* **Problem statement**
Return the listing below word for word.

* **Source information**
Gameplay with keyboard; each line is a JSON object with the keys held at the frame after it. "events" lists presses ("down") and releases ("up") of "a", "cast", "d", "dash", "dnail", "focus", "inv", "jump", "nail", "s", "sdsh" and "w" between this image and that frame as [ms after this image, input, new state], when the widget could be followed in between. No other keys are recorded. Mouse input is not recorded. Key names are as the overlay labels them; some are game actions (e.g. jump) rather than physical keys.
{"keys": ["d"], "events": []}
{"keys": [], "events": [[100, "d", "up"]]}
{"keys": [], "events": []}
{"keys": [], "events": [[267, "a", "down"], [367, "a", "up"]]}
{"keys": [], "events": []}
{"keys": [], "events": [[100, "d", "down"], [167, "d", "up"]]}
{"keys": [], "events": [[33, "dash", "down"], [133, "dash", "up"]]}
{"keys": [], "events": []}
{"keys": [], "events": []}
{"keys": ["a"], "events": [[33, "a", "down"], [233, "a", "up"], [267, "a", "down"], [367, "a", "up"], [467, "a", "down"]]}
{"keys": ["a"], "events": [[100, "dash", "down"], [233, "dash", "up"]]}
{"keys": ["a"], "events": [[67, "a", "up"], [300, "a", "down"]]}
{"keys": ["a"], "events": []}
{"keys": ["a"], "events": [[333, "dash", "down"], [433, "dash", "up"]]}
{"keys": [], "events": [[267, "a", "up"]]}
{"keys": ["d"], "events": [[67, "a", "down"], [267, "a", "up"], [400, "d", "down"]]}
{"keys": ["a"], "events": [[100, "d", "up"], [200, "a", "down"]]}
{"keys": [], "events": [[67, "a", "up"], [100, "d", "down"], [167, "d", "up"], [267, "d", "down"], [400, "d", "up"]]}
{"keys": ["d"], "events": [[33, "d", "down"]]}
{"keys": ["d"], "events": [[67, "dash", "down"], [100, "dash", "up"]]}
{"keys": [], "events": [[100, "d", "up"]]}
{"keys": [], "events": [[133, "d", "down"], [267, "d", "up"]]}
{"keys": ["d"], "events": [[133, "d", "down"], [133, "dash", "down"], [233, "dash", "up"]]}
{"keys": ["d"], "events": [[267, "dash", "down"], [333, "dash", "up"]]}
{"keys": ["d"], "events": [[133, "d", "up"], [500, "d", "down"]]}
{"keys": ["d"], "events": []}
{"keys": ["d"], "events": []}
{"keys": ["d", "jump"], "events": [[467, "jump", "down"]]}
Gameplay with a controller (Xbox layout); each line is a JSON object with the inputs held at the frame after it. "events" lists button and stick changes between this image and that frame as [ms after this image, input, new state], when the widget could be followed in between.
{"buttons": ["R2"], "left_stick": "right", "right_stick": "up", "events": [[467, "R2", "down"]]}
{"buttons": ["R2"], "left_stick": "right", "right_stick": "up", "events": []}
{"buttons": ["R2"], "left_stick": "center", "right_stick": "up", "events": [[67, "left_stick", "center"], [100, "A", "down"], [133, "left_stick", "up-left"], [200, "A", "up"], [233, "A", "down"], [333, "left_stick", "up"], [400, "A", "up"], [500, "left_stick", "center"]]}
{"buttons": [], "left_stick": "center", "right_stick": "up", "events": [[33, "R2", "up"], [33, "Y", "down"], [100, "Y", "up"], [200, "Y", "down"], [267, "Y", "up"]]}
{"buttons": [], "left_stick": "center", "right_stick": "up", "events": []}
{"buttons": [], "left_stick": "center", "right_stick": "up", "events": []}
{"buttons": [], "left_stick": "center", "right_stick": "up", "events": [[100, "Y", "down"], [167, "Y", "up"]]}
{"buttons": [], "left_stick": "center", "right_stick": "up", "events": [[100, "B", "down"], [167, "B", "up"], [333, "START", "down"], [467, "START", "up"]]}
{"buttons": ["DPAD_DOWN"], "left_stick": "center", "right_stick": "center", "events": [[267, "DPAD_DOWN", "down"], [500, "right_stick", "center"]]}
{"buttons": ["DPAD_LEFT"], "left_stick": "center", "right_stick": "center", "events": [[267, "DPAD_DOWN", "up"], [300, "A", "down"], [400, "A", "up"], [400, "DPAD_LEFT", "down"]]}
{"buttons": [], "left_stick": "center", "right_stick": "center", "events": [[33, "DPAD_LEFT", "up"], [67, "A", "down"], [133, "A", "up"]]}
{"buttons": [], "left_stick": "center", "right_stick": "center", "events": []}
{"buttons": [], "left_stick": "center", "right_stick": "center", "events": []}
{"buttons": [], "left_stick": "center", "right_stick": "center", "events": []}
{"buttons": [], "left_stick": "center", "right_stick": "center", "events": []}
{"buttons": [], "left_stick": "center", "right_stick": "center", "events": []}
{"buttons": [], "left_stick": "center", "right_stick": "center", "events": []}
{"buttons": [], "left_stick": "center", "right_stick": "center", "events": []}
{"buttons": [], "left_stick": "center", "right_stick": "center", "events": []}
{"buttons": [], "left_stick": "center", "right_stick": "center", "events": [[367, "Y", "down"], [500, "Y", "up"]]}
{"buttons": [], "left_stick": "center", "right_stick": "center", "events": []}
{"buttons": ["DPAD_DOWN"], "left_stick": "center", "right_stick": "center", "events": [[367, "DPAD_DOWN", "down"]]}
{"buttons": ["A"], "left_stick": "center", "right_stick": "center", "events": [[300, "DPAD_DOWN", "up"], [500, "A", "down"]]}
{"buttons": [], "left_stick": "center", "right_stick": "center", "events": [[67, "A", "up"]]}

* **Solution to the problem**
Gameplay with keyboard; each line is a JSON object with the keys held at the frame after it. "events" lists presses ("down") and releases ("up") of "a", "cast", "d", "dash", "dnail", "focus", "inv", "jump", "nail", "s", "sdsh" and "w" between this image and that frame as [ms after this image, input, new state], when the widget could be followed in between. No other keys are recorded. Mouse input is not recorded. Key names are as the overlay labels them; some are game actions (e.g. jump) rather than physical keys.
{"keys": ["d"], "events": []}
{"keys": [], "events": [[100, "d", "up"]]}
{"keys": [], "events": []}
{"keys": [], "events": [[267, "a", "down"], [367, "a", "up"]]}
{"keys": [], "events": []}
{"keys": [], "events": [[100, "d", "down"], [167, "d", "up"]]}
{"keys": [], "events": [[33, "dash", "down"], [133, "dash", "up"]]}
{"keys": [], "events": []}
{"keys": [], "events": []}
{"keys": ["a"], "events": [[33, "a", "down"], [233, "a", "up"], [267, "a", "down"], [367, "a", "up"], [467, "a", "down"]]}
{"keys": ["a"], "events": [[100, "dash", "down"], [233, "dash", "up"]]}
{"keys": ["a"], "events": [[67, "a", "up"], [300, "a", "down"]]}
{"keys": ["a"], "events": []}
{"keys": ["a"], "events": [[333, "dash", "down"], [433, "dash", "up"]]}
{"keys": [], "events": [[267, "a", "up"]]}
{"keys": ["d"], "events": [[67, "a", "down"], [267, "a", "up"], [400, "d", "down"]]}
{"keys": ["a"], "events": [[100, "d", "up"], [200, "a", "down"]]}
{"keys": [], "events": [[67, "a", "up"], [100, "d", "down"], [167, "d", "up"], [267, "d", "down"], [400, "d", "up"]]}
{"keys": ["d"], "events": [[33, "d", "down"]]}
{"keys": ["d"], "events": [[67, "dash", "down"], [100, "dash", "up"]]}
{"keys": [], "events": [[100, "d", "up"]]}
{"keys": [], "events": [[133, "d", "down"], [267, "d", "up"]]}
{"keys": ["d"], "events": [[133, "d", "down"], [133, "dash", "down"], [233, "dash", "up"]]}
{"keys": ["d"], "events": [[267, "dash", "down"], [333, "dash", "up"]]}
{"keys": ["d"], "events": [[133, "d", "up"], [500, "d", "down"]]}
{"keys": ["d"], "events": []}
{"keys": ["d"], "events": []}
{"keys": ["d", "jump"], "events": [[467, "jump", "down"]]}
Gameplay with a controller (Xbox layout); each line is a JSON object with the inputs held at the frame after it. "events" lists button and stick changes between this image and that frame as [ms after this image, input, new state], when the widget could be followed in between.
{"buttons": ["R2"], "left_stick": "right", "right_stick": "up", "events": [[467, "R2", "down"]]}
{"buttons": ["R2"], "left_stick": "right", "right_stick": "up", "events": []}
{"buttons": ["R2"], "left_stick": "center", "right_stick": "up", "events": [[67, "left_stick", "center"], [100, "A", "down"], [133, "left_stick", "up-left"], [200, "A", "up"], [233, "A", "down"], [333, "left_stick", "up"], [400, "A", "up"], [500, "left_stick", "center"]]}
{"buttons": [], "left_stick": "center", "right_stick": "up", "events": [[33, "R2", "up"], [33, "Y", "down"], [100, "Y", "up"], [200, "Y", "down"], [267, "Y", "up"]]}
{"buttons": [], "left_stick": "center", "right_stick": "up", "events": []}
{"buttons": [], "left_stick": "center", "right_stick": "up", "events": []}
{"buttons": [], "left_stick": "center", "right_stick": "up", "events": [[100, "Y", "down"], [167, "Y", "up"]]}
{"buttons": [], "left_stick": "center", "right_stick": "up", "events": [[100, "B", "down"], [167, "B", "up"], [333, "START", "down"], [467, "START", "up"]]}
{"buttons": ["DPAD_DOWN"], "left_stick": "center", "right_stick": "center", "events": [[267, "DPAD_DOWN", "down"], [500, "right_stick", "center"]]}
{"buttons": ["DPAD_LEFT"], "left_stick": "center", "right_stick": "center", "events": [[267, "DPAD_DOWN", "up"], [300, "A", "down"], [400, "A", "up"], [400, "DPAD_LEFT", "down"]]}
{"buttons": [], "left_stick": "center", "right_stick": "center", "events": [[33, "DPAD_LEFT", "up"], [67, "A", "down"], [133, "A", "up"]]}
{"buttons": [], "left_stick": "center", "right_stick": "center", "events": []}
{"buttons": [], "left_stick": "center", "right_stick": "center", "events": []}
{"buttons": [], "left_stick": "center", "right_stick": "center", "events": []}
{"buttons": [], "left_stick": "center", "right_stick": "center", "events": []}
{"buttons": [], "left_stick": "center", "right_stick": "center", "events": []}
{"buttons": [], "left_stick": "center", "right_stick": "center", "events": []}
{"buttons": [], "left_stick": "center", "right_stick": "center", "events": []}
{"buttons": [], "left_stick": "center", "right_stick": "center", "events": []}
{"buttons": [], "left_stick": "center", "right_stick": "center", "events": [[367, "Y", "down"], [500, "Y", "up"]]}
{"buttons": [], "left_stick": "center", "right_stick": "center", "events": []}
{"buttons": ["DPAD_DOWN"], "left_stick": "center", "right_stick": "center", "events": [[367, "DPAD_DOWN", "down"]]}
{"buttons": ["A"], "left_stick": "center", "right_stick": "center", "events": [[300, "DPAD_DOWN", "up"], [500, "A", "down"]]}
{"buttons": [], "left_stick": "center", "right_stick": "center", "events": [[67, "A", "up"]]}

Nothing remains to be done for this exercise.